Estate planning basics generally start with a will, trusts, and powers of attorney.
A will governs the distribution of certain property owned by you at the time of your death. Generally, your will allows you to dispose of such property in any way you choose. There may be some limitations on who you can prevent from inheriting your property, or special requirements for the manner in which you eliminate them from your will. For example, many states have spousal rights of election laws that permit a spouse to claim a certain interest in your estate regardless of what your will states.
A will governs the distribution of certain property owned by you at the time of your death.

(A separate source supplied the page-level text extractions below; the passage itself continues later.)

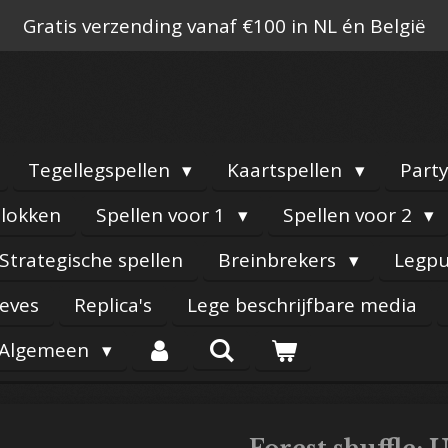
Gratis verzending vanaf €100 in NL én België
Tegellegspellen
Kaartspellen
Part
lokken
Spellen voor 1
Spellen voor 2
Strategische spellen
Breinbrekers
Legpu
eeves
Replica's
Lege beschrijfbare media
Algemeen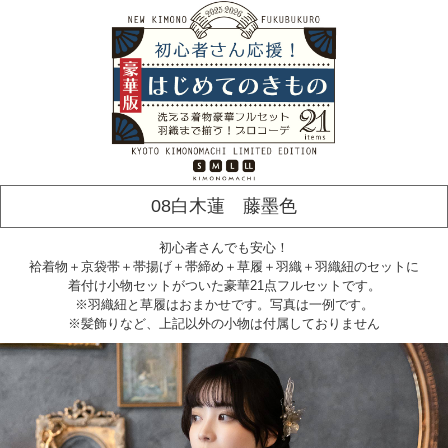
08白木蓮 藤墨色
初心者さんでも安心！
袷着物＋京袋帯＋帯揚げ＋帯締め＋草履＋羽織＋羽織紐のセットに
着付け小物セットがついた豪華21点フルセットです。
※羽織紐と草履はおまかせです。写真は一例です。
※髪飾りなど、上記以外の小物は付属しておりません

Your will does not govern the distribution of non-probate assets. That is property that is controlled by beneficiary designations or by titling and so passes outside your probate estate. Examples of non-probate assets are real estate titled in joint names with rights of survivorship, certain joint bank accounts, life insurance, retirement plans and accounts, and employee death benefits. These non-probate assets will go automatically to another person when you die, and your will is not applicable to them unless they are payable to your estate by the terms of the beneficiary designations for them.
If you die without a will, state law will determine who receives your property by default. These laws vary from state to state, and may or may not reflect your wishes. A will allows you to alter the state’s default plan to suit your personal preferences. It also permits you to exercise control over many other personal decisions, such as who will distribute your property.

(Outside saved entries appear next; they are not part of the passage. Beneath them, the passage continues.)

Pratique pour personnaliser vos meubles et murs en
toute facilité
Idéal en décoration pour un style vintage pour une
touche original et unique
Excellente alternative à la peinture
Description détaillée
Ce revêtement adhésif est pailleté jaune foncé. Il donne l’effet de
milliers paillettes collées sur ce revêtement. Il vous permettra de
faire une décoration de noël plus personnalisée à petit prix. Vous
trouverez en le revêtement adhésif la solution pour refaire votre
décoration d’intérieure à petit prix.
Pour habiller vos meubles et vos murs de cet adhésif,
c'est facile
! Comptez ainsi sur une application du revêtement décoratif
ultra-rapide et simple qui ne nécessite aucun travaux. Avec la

Wills can vary in complexity and are one of the most widely used tools in estate planning.
Trusts are legal structures that can provide significant flexibility for the ownership of certain assets. This flexibility enables you and your beneficiaries to do more complex and thought-out planning that cannot be done with a will alone. The term trust describes the holding of property by a trustee who is the legal owner of the trust property, while beneficiaries maintain equitable ownership of the trust property. Sometimes a person may be both a trustee and a beneficiary of the same trust.
Trusts are legal structures that can provide significant flexibility for the ownership of certain assets.

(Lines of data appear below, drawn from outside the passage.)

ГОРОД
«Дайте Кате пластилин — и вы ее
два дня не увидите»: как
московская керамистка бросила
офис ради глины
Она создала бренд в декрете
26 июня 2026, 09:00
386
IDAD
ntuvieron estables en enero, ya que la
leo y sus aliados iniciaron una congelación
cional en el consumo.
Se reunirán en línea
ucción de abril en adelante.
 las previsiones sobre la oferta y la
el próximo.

A common misconception is that trusts are only for the wealthy. Many young parents with limited assets choose to create trusts either during life or in their wills for the benefit of their children in case both parents die before all their children have reached maturity. This is a good way for parents to ensure that caregivers do not spend the money inappropriately or that their children do not waste their inheritance on a new sports car. A trust permits the trust assets to be held by the trustee and used for the support and education of minor children, with eventual division of the trust among the children when the youngest has reached a specified age. This type of arrangement has an obvious advantage over the distribution of property through only a will, without regard for the ages and maturity levels of the children.
Powers of attorney are often overlooked in the estate planning process, but are an important piece of most estate plans. A power of attorney gives one or more persons the power to act on your behalf. The power may be limited to a particular activity for one-time use, may be temporary, or may give permanent authority to act on your behalf. The power may take effect immediately, or only if you become unable to act for yourself due to mental or physical disability.
A power of attorney gives one or more persons the power to act on your behalf.
If you do not have a power of attorney and become unable to manage your personal or business affairs due to illness or mental incapacity, a court may appoint someone to act for you. A power of attorney allows you to choose who will represent your wishes and allows you to limit his or her authority.
If you are in a condition such that you can no longer express your preferences regarding medical treatment, decisions will be made for you. An advanced health care directive (also sometimes referred to as a Living Will) allows you to plan for these situations. State laws vary, but many states allow you to express your wishes regarding medical treatment if you become terminally ill or critically injured, and to appoint someone to make decisions for you if you cannot make them for yourself. Without such directives, your family may find it necessary to obtain court orders to deal with these complex medical situations.